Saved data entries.
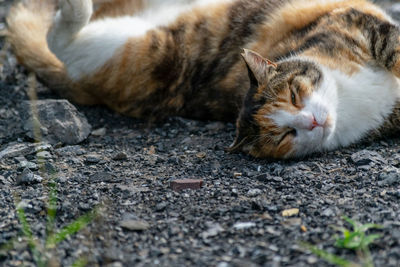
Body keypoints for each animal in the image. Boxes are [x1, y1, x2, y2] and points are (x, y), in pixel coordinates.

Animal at [4, 0, 400, 159]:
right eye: (285, 135)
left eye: (294, 94)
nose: (312, 122)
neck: (347, 101)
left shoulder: (361, 26)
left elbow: (393, 51)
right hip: (145, 53)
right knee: (61, 39)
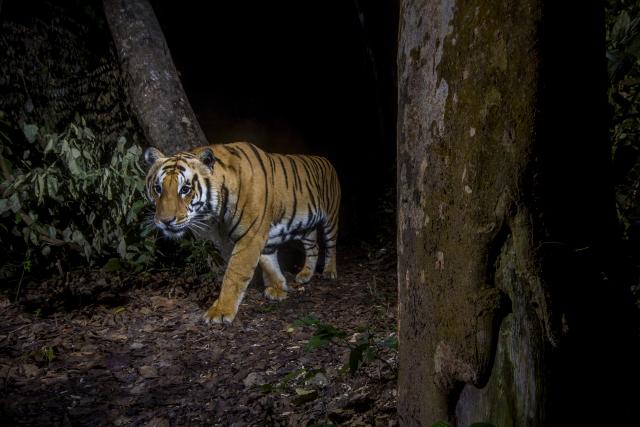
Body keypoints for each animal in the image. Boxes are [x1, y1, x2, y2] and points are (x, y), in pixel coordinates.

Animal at [144, 142, 340, 324]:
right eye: (158, 188)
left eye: (185, 189)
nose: (165, 220)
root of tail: (326, 160)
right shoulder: (262, 237)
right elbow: (268, 262)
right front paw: (279, 288)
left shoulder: (251, 236)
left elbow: (235, 274)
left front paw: (220, 311)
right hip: (306, 226)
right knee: (314, 247)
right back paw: (305, 275)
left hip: (331, 217)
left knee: (331, 245)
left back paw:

Task goal. What is needed is a verbatim transcription of the records, minus the pictures.

Output of the exercise.
Body keypoints for each animal in the image. Boxes are [x1, y1, x2, y2] and points are (x, y), in pixel coordinates.

Animal at [4, 0, 400, 159]:
right eye: (285, 135)
left eye: (294, 94)
nose: (312, 122)
neck: (347, 101)
left shoulder: (361, 26)
left elbow: (393, 51)
right hip: (145, 53)
right knee: (61, 39)
Body keypoints for each animal in the image. Boxes are [x1, y1, x2, y2] and points are (x, y), in pixel coordinates.

Animal at [144, 142, 340, 324]:
right eye: (158, 188)
left eye: (185, 189)
nose: (165, 220)
root of tail: (326, 160)
right shoulder: (262, 237)
right elbow: (268, 262)
right front paw: (279, 288)
left shoulder: (251, 236)
left elbow: (235, 274)
left front paw: (220, 311)
right hip: (306, 226)
right knee: (314, 247)
right back paw: (305, 275)
left hip: (331, 217)
left knee: (331, 245)
left back paw:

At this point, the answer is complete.